• **DATA FOR PROCESSING**:
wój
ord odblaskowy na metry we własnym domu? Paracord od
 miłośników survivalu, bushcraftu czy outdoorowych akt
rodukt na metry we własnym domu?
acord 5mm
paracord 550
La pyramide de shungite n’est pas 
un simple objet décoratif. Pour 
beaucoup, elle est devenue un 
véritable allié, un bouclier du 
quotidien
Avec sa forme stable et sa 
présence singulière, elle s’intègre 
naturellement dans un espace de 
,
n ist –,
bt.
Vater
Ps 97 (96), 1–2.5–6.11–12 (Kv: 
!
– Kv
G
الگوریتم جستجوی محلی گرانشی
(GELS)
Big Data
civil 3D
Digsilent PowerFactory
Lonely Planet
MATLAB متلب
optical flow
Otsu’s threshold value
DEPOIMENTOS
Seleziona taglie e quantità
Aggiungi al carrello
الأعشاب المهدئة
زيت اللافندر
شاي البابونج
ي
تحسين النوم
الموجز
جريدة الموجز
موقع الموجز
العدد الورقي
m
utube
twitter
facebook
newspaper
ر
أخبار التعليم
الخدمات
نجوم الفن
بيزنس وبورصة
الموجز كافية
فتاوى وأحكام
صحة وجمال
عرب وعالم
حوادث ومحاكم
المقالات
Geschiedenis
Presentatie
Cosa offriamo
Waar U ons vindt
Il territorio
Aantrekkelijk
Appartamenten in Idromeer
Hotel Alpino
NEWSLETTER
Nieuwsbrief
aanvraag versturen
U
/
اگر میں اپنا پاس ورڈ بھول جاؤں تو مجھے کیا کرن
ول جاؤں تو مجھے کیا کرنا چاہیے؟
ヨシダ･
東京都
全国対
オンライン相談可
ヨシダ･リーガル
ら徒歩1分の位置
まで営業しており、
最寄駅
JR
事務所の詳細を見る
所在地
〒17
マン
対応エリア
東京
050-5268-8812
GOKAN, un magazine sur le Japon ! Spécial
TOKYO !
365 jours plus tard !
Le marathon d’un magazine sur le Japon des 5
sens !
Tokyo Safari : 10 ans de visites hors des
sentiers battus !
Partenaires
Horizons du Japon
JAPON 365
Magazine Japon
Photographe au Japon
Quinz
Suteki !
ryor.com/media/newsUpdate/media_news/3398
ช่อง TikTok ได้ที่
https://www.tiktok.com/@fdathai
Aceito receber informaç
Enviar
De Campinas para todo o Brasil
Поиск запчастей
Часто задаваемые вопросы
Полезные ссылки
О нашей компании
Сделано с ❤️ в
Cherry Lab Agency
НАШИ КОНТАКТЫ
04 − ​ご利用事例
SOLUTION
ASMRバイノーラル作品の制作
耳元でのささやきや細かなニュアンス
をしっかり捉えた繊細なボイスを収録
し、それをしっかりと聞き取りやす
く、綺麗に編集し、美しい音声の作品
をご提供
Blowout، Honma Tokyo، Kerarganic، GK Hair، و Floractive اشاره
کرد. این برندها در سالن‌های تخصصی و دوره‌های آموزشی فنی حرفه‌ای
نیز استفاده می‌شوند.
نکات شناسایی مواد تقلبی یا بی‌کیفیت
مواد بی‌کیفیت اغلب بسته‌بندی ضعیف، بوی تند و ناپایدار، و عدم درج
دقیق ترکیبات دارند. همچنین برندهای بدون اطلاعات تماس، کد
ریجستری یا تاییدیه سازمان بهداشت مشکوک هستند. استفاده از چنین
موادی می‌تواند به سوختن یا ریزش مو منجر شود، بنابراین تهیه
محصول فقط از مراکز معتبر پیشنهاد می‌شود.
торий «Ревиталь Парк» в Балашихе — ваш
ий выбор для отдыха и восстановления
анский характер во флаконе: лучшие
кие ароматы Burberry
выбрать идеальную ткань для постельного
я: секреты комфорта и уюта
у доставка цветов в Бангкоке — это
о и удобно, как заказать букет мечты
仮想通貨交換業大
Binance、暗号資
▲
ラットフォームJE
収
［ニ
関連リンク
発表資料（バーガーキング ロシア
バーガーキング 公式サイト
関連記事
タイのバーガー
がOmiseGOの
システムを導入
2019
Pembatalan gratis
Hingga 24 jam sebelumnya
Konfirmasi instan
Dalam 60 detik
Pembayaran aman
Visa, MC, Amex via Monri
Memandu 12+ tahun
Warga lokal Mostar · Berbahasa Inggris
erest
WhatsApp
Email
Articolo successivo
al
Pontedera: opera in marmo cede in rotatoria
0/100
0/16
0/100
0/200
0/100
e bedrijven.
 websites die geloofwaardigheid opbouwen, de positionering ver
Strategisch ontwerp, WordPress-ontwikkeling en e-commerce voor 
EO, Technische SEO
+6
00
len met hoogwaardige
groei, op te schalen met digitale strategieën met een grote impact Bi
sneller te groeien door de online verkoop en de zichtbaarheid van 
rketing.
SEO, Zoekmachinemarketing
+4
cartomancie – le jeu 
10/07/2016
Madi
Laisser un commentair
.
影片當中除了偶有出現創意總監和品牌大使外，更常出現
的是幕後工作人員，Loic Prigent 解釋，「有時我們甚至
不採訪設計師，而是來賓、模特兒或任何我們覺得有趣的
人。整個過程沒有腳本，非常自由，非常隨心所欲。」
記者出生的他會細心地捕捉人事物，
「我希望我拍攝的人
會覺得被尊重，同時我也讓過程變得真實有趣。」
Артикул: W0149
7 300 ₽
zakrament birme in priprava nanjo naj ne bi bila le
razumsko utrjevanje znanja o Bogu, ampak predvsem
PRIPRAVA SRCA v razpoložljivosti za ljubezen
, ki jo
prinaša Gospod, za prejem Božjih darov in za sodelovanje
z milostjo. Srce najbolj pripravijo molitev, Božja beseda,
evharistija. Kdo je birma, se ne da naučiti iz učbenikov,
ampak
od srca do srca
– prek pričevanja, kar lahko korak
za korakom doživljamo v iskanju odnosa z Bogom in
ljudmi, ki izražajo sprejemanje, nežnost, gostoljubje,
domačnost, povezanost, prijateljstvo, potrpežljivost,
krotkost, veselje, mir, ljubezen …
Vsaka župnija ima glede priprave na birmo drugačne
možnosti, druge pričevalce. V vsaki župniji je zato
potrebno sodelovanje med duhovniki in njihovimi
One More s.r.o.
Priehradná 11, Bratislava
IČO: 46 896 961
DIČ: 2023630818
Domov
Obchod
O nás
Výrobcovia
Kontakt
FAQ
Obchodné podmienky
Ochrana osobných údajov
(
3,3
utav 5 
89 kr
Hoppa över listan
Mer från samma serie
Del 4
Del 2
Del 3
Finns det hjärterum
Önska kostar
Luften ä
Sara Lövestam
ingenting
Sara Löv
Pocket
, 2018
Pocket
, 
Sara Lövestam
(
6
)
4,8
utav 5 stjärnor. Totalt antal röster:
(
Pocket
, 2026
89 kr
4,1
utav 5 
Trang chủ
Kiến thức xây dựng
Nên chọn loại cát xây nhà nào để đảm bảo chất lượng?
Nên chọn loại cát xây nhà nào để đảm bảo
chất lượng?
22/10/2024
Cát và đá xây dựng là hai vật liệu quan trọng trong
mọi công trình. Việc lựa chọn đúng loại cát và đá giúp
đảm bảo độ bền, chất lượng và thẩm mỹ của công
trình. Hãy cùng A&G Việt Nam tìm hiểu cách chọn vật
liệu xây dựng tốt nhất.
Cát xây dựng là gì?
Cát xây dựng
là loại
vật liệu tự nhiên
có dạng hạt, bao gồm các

• **WORK TO BE COMPLETED**: Return the listing in full, matching each word exactly.

• **TASK RESULT**:
wój
ord odblaskowy na metry we własnym domu? Paracord od
 miłośników survivalu, bushcraftu czy outdoorowych akt
rodukt na metry we własnym domu?
acord 5mm
paracord 550
La pyramide de shungite n’est pas 
un simple objet décoratif. Pour 
beaucoup, elle est devenue un 
véritable allié, un bouclier du 
quotidien
Avec sa forme stable et sa 
présence singulière, elle s’intègre 
naturellement dans un espace de 
,
n ist –,
bt.
Vater
Ps 97 (96), 1–2.5–6.11–12 (Kv: 
!
– Kv
G
الگوریتم جستجوی محلی گرانشی
(GELS)
Big Data
civil 3D
Digsilent PowerFactory
Lonely Planet
MATLAB متلب
optical flow
Otsu’s threshold value
DEPOIMENTOS
Seleziona taglie e quantità
Aggiungi al carrello
الأعشاب المهدئة
زيت اللافندر
شاي البابونج
ي
تحسين النوم
الموجز
جريدة الموجز
موقع الموجز
العدد الورقي
m
utube
twitter
facebook
newspaper
ر
أخبار التعليم
الخدمات
نجوم الفن
بيزنس وبورصة
الموجز كافية
فتاوى وأحكام
صحة وجمال
عرب وعالم
حوادث ومحاكم
المقالات
Geschiedenis
Presentatie
Cosa offriamo
Waar U ons vindt
Il territorio
Aantrekkelijk
Appartamenten in Idromeer
Hotel Alpino
NEWSLETTER
Nieuwsbrief
aanvraag versturen
U
/
اگر میں اپنا پاس ورڈ بھول جاؤں تو مجھے کیا کرن
ول جاؤں تو مجھے کیا کرنا چاہیے؟
ヨシダ･
東京都
全国対
オンライン相談可
ヨシダ･リーガル
ら徒歩1分の位置
まで営業しており、
最寄駅
JR
事務所の詳細を見る
所在地
〒17
マン
対応エリア
東京
050-5268-8812
GOKAN, un magazine sur le Japon ! Spécial
TOKYO !
365 jours plus tard !
Le marathon d’un magazine sur le Japon des 5
sens !
Tokyo Safari : 10 ans de visites hors des
sentiers battus !
Partenaires
Horizons du Japon
JAPON 365
Magazine Japon
Photographe au Japon
Quinz
Suteki !
ryor.com/media/newsUpdate/media_news/3398
ช่อง TikTok ได้ที่
https://www.tiktok.com/@fdathai
Aceito receber informaç
Enviar
De Campinas para todo o Brasil
Поиск запчастей
Часто задаваемые вопросы
Полезные ссылки
О нашей компании
Сделано с ❤️ в
Cherry Lab Agency
НАШИ КОНТАКТЫ
04 − ​ご利用事例
SOLUTION
ASMRバイノーラル作品の制作
耳元でのささやきや細かなニュアンス
をしっかり捉えた繊細なボイスを収録
し、それをしっかりと聞き取りやす
く、綺麗に編集し、美しい音声の作品
をご提供
Blowout، Honma Tokyo، Kerarganic، GK Hair، و Floractive اشاره
کرد. این برندها در سالن‌های تخصصی و دوره‌های آموزشی فنی حرفه‌ای
نیز استفاده می‌شوند.
نکات شناسایی مواد تقلبی یا بی‌کیفیت
مواد بی‌کیفیت اغلب بسته‌بندی ضعیف، بوی تند و ناپایدار، و عدم درج
دقیق ترکیبات دارند. همچنین برندهای بدون اطلاعات تماس، کد
ریجستری یا تاییدیه سازمان بهداشت مشکوک هستند. استفاده از چنین
موادی می‌تواند به سوختن یا ریزش مو منجر شود، بنابراین تهیه
محصول فقط از مراکز معتبر پیشنهاد می‌شود.
торий «Ревиталь Парк» в Балашихе — ваш
ий выбор для отдыха и восстановления
анский характер во флаконе: лучшие
кие ароматы Burberry
выбрать идеальную ткань для постельного
я: секреты комфорта и уюта
у доставка цветов в Бангкоке — это
о и удобно, как заказать букет мечты
仮想通貨交換業大
Binance、暗号資
▲
ラットフォームJE
収
［ニ
関連リンク
発表資料（バーガーキング ロシア
バーガーキング 公式サイト
関連記事
タイのバーガー
がOmiseGOの
システムを導入
2019
Pembatalan gratis
Hingga 24 jam sebelumnya
Konfirmasi instan
Dalam 60 detik
Pembayaran aman
Visa, MC, Amex via Monri
Memandu 12+ tahun
Warga lokal Mostar · Berbahasa Inggris
erest
WhatsApp
Email
Articolo successivo
al
Pontedera: opera in marmo cede in rotatoria
0/100
0/16
0/100
0/200
0/100
e bedrijven.
 websites die geloofwaardigheid opbouwen, de positionering ver
Strategisch ontwerp, WordPress-ontwikkeling en e-commerce voor 
EO, Technische SEO
+6
00
len met hoogwaardige
groei, op te schalen met digitale strategieën met een grote impact Bi
sneller te groeien door de online verkoop en de zichtbaarheid van 
rketing.
SEO, Zoekmachinemarketing
+4
cartomancie – le jeu 
10/07/2016
Madi
Laisser un commentair
.
影片當中除了偶有出現創意總監和品牌大使外，更常出現
的是幕後工作人員，Loic Prigent 解釋，「有時我們甚至
不採訪設計師，而是來賓、模特兒或任何我們覺得有趣的
人。整個過程沒有腳本，非常自由，非常隨心所欲。」
記者出生的他會細心地捕捉人事物，
「我希望我拍攝的人
會覺得被尊重，同時我也讓過程變得真實有趣。」
Артикул: W0149
7 300 ₽
zakrament birme in priprava nanjo naj ne bi bila le
razumsko utrjevanje znanja o Bogu, ampak predvsem
PRIPRAVA SRCA v razpoložljivosti za ljubezen
, ki jo
prinaša Gospod, za prejem Božjih darov in za sodelovanje
z milostjo. Srce najbolj pripravijo molitev, Božja beseda,
evharistija. Kdo je birma, se ne da naučiti iz učbenikov,
ampak
od srca do srca
– prek pričevanja, kar lahko korak
za korakom doživljamo v iskanju odnosa z Bogom in
ljudmi, ki izražajo sprejemanje, nežnost, gostoljubje,
domačnost, povezanost, prijateljstvo, potrpežljivost,
krotkost, veselje, mir, ljubezen …
Vsaka župnija ima glede priprave na birmo drugačne
možnosti, druge pričevalce. V vsaki župniji je zato
potrebno sodelovanje med duhovniki in njihovimi
One More s.r.o.
Priehradná 11, Bratislava
IČO: 46 896 961
DIČ: 2023630818
Domov
Obchod
O nás
Výrobcovia
Kontakt
FAQ
Obchodné podmienky
Ochrana osobných údajov
(
3,3
utav 5 
89 kr
Hoppa över listan
Mer från samma serie
Del 4
Del 2
Del 3
Finns det hjärterum
Önska kostar
Luften ä
Sara Lövestam
ingenting
Sara Löv
Pocket
, 2018
Pocket
, 
Sara Lövestam
(
6
)
4,8
utav 5 stjärnor. Totalt antal röster:
(
Pocket
, 2026
89 kr
4,1
utav 5 
Trang chủ
Kiến thức xây dựng
Nên chọn loại cát xây nhà nào để đảm bảo chất lượng?
Nên chọn loại cát xây nhà nào để đảm bảo
chất lượng?
22/10/2024
Cát và đá xây dựng là hai vật liệu quan trọng trong
mọi công trình. Việc lựa chọn đúng loại cát và đá giúp
đảm bảo độ bền, chất lượng và thẩm mỹ của công
trình. Hãy cùng A&G Việt Nam tìm hiểu cách chọn vật
liệu xây dựng tốt nhất.
Cát xây dựng là gì?
Cát xây dựng
là loại
vật liệu tự nhiên
có dạng hạt, bao gồm các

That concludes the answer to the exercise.